Las polémicas sobre el teatro fueron constantes en el siglo XVIII: los ilustrados defendían un teatro didáctico y verosímil, mientras que el público aplaudía enfervorizado las obras barrocas y pos barrocas. Los enfrentamientos entre partidarios de uno u otro tipo de teatro alcanzaron a intelectuales, dramaturgos y espectadores con una pasión inusitada. Los ilustrados y neoclásicos rechazaban el teatro barroco de Lope y Calderón, pero sobre todo el de sus imitadores. Su censura se refería tanto a la forma como al contenido. Respecto a la forma, reprochaban que no se respetara la regla del lugar el tiempo y la acción que aporta realismo a la obra. Denunciaban la falta de didactismo de las comedias y la violencia e inmoralidad de sus temas, ya que abundan las muertes, los raptos, las violaciones y los duelos. Consideraban que los populares autos sacramentales habían derivado en obras irreverentes y de mal gusto. En 1765 Carlos III prohibió la representación de los autos, lo que provocó reacciones airadas.
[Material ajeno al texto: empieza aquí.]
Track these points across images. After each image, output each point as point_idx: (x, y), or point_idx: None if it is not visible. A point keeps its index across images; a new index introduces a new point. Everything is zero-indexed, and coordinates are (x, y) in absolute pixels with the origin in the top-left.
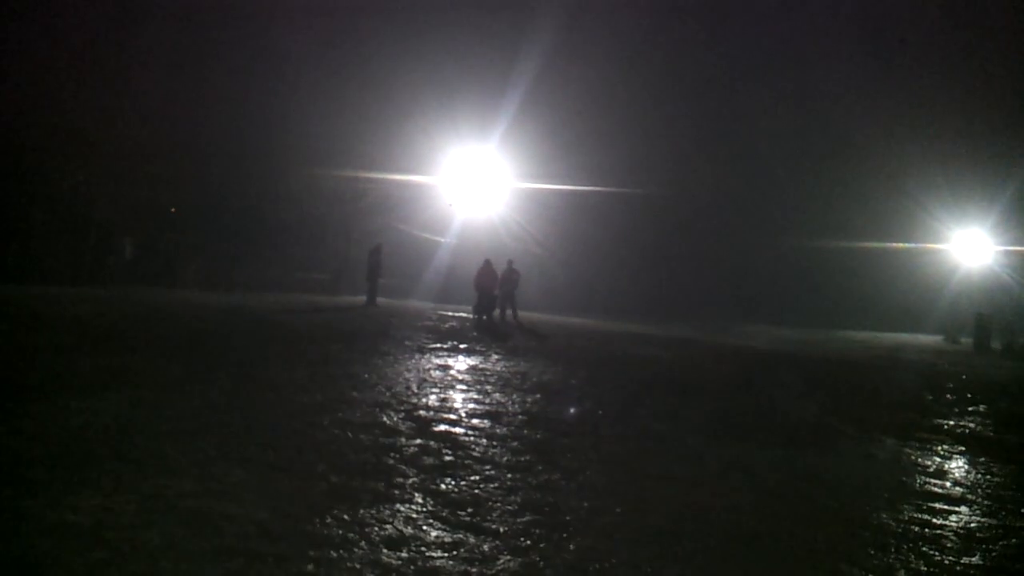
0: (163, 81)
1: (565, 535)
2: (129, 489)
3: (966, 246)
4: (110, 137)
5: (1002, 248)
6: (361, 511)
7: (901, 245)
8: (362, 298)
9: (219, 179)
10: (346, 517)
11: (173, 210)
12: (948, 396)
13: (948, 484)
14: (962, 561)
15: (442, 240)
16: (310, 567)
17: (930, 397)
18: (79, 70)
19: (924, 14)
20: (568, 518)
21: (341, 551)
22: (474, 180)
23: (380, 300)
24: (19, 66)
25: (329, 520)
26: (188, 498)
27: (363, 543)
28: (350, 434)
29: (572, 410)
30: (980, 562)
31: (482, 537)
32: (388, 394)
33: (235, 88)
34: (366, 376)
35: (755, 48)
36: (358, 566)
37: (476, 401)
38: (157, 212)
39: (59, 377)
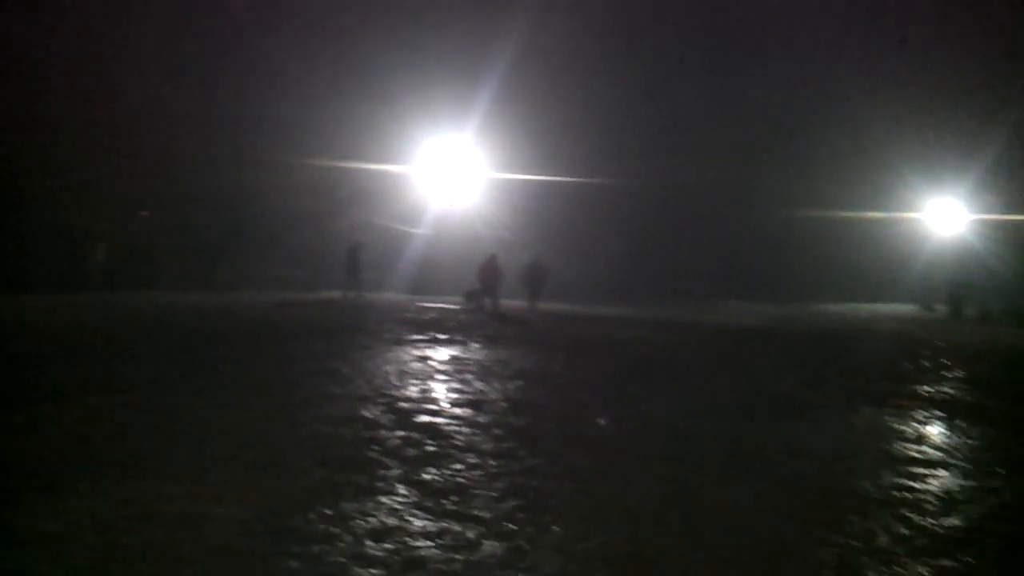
0: (130, 78)
1: (550, 518)
2: (109, 494)
3: (940, 215)
4: (80, 140)
5: (975, 216)
6: (344, 505)
7: (875, 215)
8: (339, 293)
9: (191, 177)
10: (329, 512)
11: (145, 213)
12: (925, 363)
13: (927, 449)
14: (942, 523)
15: (417, 231)
16: (294, 563)
17: (907, 365)
18: (45, 70)
19: None
20: (552, 502)
21: (325, 545)
22: (449, 170)
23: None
24: None
25: (312, 516)
26: (169, 500)
27: (347, 536)
28: (331, 429)
29: (554, 395)
30: (960, 523)
31: (467, 524)
32: (368, 388)
33: (204, 82)
34: (346, 371)
35: (722, 25)
36: (343, 560)
37: (457, 390)
38: (130, 215)
39: (38, 385)
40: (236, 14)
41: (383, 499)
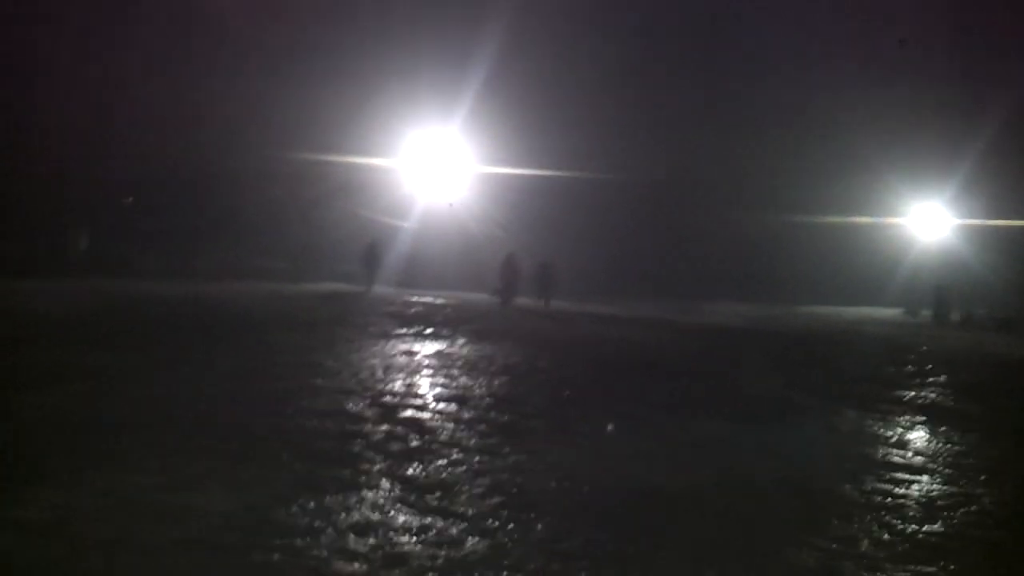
0: (114, 67)
1: (533, 515)
2: (88, 483)
3: (925, 219)
4: (63, 126)
5: (959, 221)
6: (327, 499)
7: (861, 219)
8: (328, 285)
9: (175, 165)
10: (312, 505)
11: (129, 199)
12: (909, 368)
13: (909, 454)
14: (923, 529)
15: (404, 225)
16: (276, 556)
17: (891, 369)
18: (28, 59)
19: None
20: (536, 499)
21: (307, 539)
22: (436, 164)
23: (342, 287)
24: None
25: (294, 509)
26: (149, 491)
27: (329, 530)
28: (315, 422)
29: (538, 391)
30: (941, 530)
31: (450, 520)
32: (353, 381)
33: (189, 72)
34: (330, 363)
35: (713, 24)
36: (325, 553)
37: (442, 385)
38: (111, 201)
39: (15, 371)
40: (224, 4)
41: (367, 493)
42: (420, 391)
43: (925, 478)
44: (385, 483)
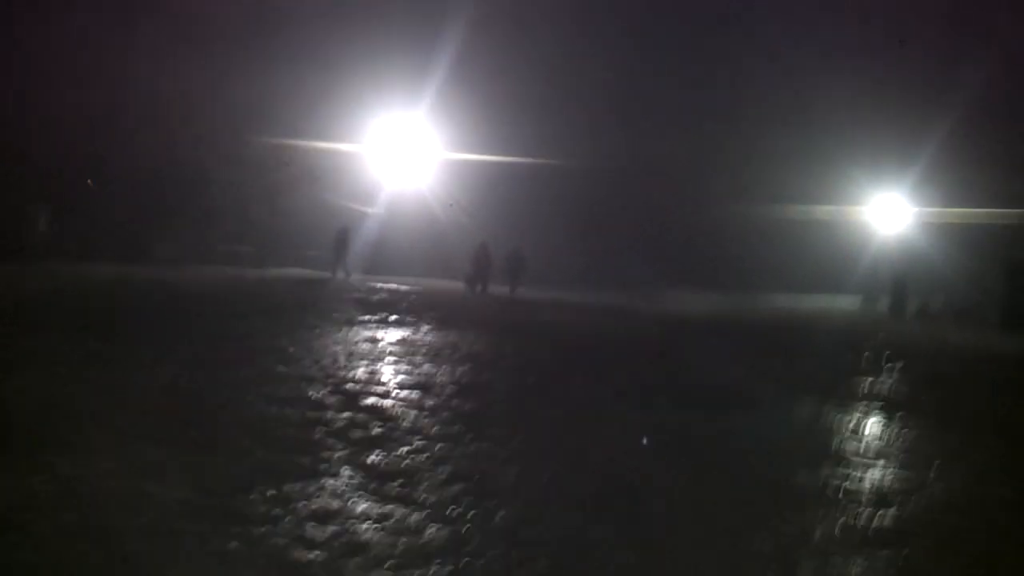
0: (76, 47)
1: (494, 503)
2: (45, 471)
3: (884, 210)
4: (17, 105)
5: (919, 212)
6: (287, 486)
7: (821, 208)
8: (294, 271)
9: (139, 148)
10: (271, 493)
11: (91, 180)
12: (866, 357)
13: (865, 442)
14: (878, 514)
15: (370, 211)
16: (233, 544)
17: (848, 359)
18: None
19: None
20: (497, 487)
21: (266, 527)
22: (402, 149)
23: (307, 273)
24: None
25: (254, 496)
26: (107, 478)
27: (288, 518)
28: (276, 409)
29: (501, 379)
30: (896, 514)
31: (411, 508)
32: (315, 368)
33: (153, 55)
34: (292, 350)
35: (676, 13)
36: (283, 541)
37: (406, 372)
38: (73, 182)
39: None
40: None
41: (327, 481)
42: (383, 378)
43: (880, 465)
44: (346, 471)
En el teatro del siglo XVIII se distinguen varias corrientes:

Teatro post barroco. Triunfa durante la primera mitad de siglo en los escenarios y en las imprentas. Se imita la comedia de capa y espada, así como las comedias de magia, que alcanzan una sorprendente escenografía, con encantamientos, monstruos, etc. También triunfaron los autos sacramentales y los sainetes, herencia del teatro popular barroco, con autores como Ramón de la Cruz.  

Teatro neoclásico. A pesar de que algunos dramaturgos intentaron crear un teatro neoclásico, como Agustín de Montiano y Nicolás Fernández de Moratín, no tuvieron éxito. Dentro de este panorama constituyen la excepción la tragedia Raquel (1778), de Vicente García de la Huerta, y las comedias de Leandro Fernández de Moratín.


Teatro prerromántico. En las últimas décadas del siglo XVIII, el sentimentalismo prerromántico aparece en autores que se habían iniciado en el neoclasicismo. Ejemplo de ello es Jovellanos, con la obra El delincuente honrado.